Textabschnitt:
----------------
9punkt - Die Debattenrundschau

Nichts weiter als eine Romantik

Kommentierter Rundblick durch die Feuilletondebatten. Wochentags um 9 Uhr, sonnabends um 10 Uhr.
30.08.2024. Die historischen Landtagswahlen in Thüringen und Sachsen stehen an, die Zeitungen können über fast nichts anderes nachdenken. Die taz hofft, dass man den Lack am BSW abkriegt, wenn man es an den Regierungen beteiligt. Aber die AfD bindet stärkere publizistische Energien. Mehrere Artikel zeigen, welchen verheerenden Einfluss die AfD kulturpolitisch in den Neuen Ländern jetzt schon hat. Alles in allem mag eine Intervention Ian Burumas in der Welt helfen, der Linken dringend rät, vom Woken Abschied zu nehmen.
Efeu - Die Kulturrundschau vom 30.08.2024 finden Sie hier

Europa

Arne Semsrott vom Informationsfreiheitsportal "Frag den Staat" sieht sich als linker Prepper, und fast meint man im taz-Gespräch, das Gareth Joswig mit ihm führt, so etwas wie eine freudige Erregung zu spüren, mit der er sich jetzt auf den "Widerstand" gegen eine bald bevorstehende "Machtübernahme" der AfD vorbereitet. Er setzt dabei zum Beispiel auf die Gewerkschaften: "Sie sollten sich politische Streiks wieder zu eigen machen und sich anschauen, wie man etwa einen Generalstreik organisiert. Auch so etwas kann die Machtübernahme der AfD behindern. Und an der Basis der Gewerkschaften gibt es großen Druck, dass man kämpferischer auftreten solle." Das Argument, dass viele Arbeiter für die AfD sind, stört ihn nur halb: "Die Gewerkschaft der Polizei etwa hat einen Unvereinbarkeitsbeschluss zur AfD. Das ist genau der richtige Weg, um zu zeigen: Wer AfD wählt, ist arbeitnehmerfeindlich." Das BSW mit seinem durchgeknallten Putinismus wird in dem Gespräch nicht mal als Gefahr angesprochen.
----------------
Quellenangaben:
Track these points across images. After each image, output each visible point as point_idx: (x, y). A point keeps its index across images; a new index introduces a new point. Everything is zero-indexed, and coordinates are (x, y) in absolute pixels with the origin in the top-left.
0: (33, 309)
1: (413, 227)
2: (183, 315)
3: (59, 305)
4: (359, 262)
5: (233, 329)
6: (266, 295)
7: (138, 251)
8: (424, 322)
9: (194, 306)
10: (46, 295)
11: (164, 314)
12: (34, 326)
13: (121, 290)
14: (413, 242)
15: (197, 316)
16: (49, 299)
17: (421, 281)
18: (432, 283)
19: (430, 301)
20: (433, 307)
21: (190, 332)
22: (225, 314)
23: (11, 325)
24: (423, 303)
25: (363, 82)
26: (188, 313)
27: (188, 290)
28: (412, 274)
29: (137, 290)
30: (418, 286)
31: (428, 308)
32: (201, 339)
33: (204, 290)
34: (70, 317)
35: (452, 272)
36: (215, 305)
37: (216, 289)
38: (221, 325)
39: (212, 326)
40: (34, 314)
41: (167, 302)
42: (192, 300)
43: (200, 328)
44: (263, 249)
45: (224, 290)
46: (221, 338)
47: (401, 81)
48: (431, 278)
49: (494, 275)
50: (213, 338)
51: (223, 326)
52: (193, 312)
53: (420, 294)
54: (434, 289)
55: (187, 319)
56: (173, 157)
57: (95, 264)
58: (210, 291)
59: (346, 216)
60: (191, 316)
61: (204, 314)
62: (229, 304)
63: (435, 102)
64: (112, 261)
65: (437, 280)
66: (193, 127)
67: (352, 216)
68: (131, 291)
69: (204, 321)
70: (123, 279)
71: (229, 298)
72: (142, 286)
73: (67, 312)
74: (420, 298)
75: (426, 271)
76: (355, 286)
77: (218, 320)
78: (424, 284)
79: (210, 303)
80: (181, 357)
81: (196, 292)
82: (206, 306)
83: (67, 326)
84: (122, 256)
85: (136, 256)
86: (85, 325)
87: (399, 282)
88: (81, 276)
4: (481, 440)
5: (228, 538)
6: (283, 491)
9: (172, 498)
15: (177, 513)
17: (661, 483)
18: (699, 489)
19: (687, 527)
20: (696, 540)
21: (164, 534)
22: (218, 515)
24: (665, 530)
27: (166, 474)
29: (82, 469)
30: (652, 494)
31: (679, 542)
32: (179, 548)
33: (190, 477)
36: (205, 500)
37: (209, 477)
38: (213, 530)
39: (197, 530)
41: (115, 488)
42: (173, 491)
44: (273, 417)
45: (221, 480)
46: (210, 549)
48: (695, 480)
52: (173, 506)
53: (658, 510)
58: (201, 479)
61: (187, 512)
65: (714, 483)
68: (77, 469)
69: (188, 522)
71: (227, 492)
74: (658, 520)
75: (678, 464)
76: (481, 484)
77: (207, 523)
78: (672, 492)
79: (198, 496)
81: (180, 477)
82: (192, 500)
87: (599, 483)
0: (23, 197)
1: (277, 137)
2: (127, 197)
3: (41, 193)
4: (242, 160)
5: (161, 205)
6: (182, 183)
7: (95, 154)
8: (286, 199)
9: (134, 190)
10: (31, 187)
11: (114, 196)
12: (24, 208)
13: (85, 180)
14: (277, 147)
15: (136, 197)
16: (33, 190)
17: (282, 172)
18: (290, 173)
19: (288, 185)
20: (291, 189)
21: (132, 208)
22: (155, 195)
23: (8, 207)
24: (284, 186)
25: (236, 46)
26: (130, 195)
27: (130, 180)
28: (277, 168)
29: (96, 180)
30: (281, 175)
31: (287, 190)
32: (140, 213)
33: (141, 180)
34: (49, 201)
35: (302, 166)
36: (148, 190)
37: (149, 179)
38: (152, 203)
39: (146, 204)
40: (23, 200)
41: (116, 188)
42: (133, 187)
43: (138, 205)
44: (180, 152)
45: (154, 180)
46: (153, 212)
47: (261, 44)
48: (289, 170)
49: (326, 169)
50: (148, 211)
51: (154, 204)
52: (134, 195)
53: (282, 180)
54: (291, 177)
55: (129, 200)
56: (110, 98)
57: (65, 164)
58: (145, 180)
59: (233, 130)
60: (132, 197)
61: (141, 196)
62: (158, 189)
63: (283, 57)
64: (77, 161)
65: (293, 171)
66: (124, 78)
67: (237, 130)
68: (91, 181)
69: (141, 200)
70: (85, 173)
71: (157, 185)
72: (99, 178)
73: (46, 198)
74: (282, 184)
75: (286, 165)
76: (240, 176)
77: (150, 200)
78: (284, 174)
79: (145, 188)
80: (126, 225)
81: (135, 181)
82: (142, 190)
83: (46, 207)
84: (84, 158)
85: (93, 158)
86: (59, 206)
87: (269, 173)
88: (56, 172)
----------------
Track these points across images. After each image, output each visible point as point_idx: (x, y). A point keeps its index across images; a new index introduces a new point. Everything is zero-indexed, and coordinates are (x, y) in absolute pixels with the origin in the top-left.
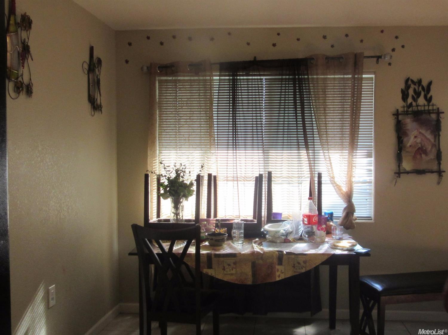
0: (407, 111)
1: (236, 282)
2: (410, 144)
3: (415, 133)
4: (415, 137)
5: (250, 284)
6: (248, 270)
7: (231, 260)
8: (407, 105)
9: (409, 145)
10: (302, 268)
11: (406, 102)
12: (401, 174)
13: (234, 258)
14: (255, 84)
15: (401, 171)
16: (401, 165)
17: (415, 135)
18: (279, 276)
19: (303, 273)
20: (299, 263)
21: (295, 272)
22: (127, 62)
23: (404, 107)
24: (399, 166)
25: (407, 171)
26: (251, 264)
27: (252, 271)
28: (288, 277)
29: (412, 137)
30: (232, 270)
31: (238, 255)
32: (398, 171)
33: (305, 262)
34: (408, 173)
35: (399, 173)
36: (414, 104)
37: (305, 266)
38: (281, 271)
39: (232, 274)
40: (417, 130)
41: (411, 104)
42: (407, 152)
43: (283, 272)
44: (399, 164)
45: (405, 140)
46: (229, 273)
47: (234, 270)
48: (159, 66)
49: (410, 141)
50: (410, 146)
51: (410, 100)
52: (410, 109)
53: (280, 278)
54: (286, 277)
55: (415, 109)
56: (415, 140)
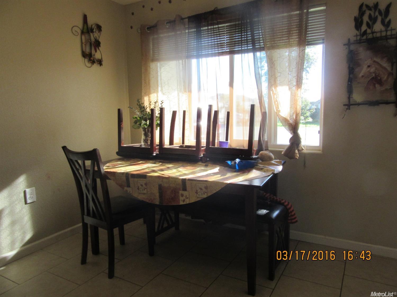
----------------
Setze die Debattenrundschau zu den Landtagswahlen in Thüringen und Sachsen nach ihrem letzten Satz fort.

Über das BSW denkt in der taz der Politikredakteur Stefan Reinecke nach. Allzu großen Schrecken empfindet er nicht: "Der Aufstieg des BSW ist Teil einer Art Italienisierung des deutschen Parteiensystems: Die beiden tragenden Säulen Union und SPD verlieren in einem langsamen Prozess ihre zentrale Stellung. Situative EmpörungsunternehmerInnen wie Wagenknecht sind im Aufwind. Der Osten mit seinen losen Parteibindungen ist da Trendsetter." Als "links" will Reinecke das BSW nicht sehen: "An der Stelle der Ausgeschlossenen aus dem kapitalistischen System adressiert sie nun 'die Fleißigen'. Die sind ein Synonym für den biodeutschen 'kleinen Mann', der sich vom Gendern und von Migranten, von globalen Konzernen und grünen Eliten bedroht fühlt. BSW appelliert so an die 'alte Mitte' (Andreas Reckwitz), an Handwerker, Kleinunternehmer und Facharbeiter, die sich vom Zentrum an den Rand geschoben fühlen." Den Putinismus des BSW spricht Reinecke nicht an, der hofft, dass der Lack an der BSW abgeht, wenn man sie an Regierungen beteiligt.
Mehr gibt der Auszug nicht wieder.